He’s Always Going to Be Skinnier
Running my hands along the undulating grooves of my body, I feel the absence of you. For so long my flesh has betrayed me, my looks have deceived me, and now I sit alone looking for the pounds of my flesh that I have lost to you. My beauty will always be my own and I must reconcile with that disposition, but what could I do but ruminate to that point of acceptance.
When you feel the indentions of fabric on the bed, do you feel the gap? The abyss which my body used to lie—a hole that no man you will be with fits. They must be funny and clever, a tongue that fills the void with words I could never conceive. Or is it simply that my inside compensated for my out, my brain contorted my corpse into a mold so tiny and acceptable that my position is so easily filled by men half my size.
I will never be so small, petite, and gorgeous, for each breath I take fills my lungs and each thought I make opens my brain. Belt buckles widen, seams rip, and I become huge in my endeavors—too big to rest alongside you and far too enormous to stand next to my replacements.
The term big is beautiful never sat right with me; I must now learn.
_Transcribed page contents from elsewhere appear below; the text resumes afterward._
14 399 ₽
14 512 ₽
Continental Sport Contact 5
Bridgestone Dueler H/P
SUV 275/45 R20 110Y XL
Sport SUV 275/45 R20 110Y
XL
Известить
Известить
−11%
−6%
If I sit alone, carving my solitary space apart from our joint conjecture, then I might as well join myself with a phrase so encompassing that it once put me to my knees in tears.
Gradually filling the void you set with a double of my own—something powerful enough to penetrate my reality and reveal my interior, as you once had. One day, when I feel the mass which I call body, your phantom touch will evade me, leaving me only with the dauntingly massive truth of me.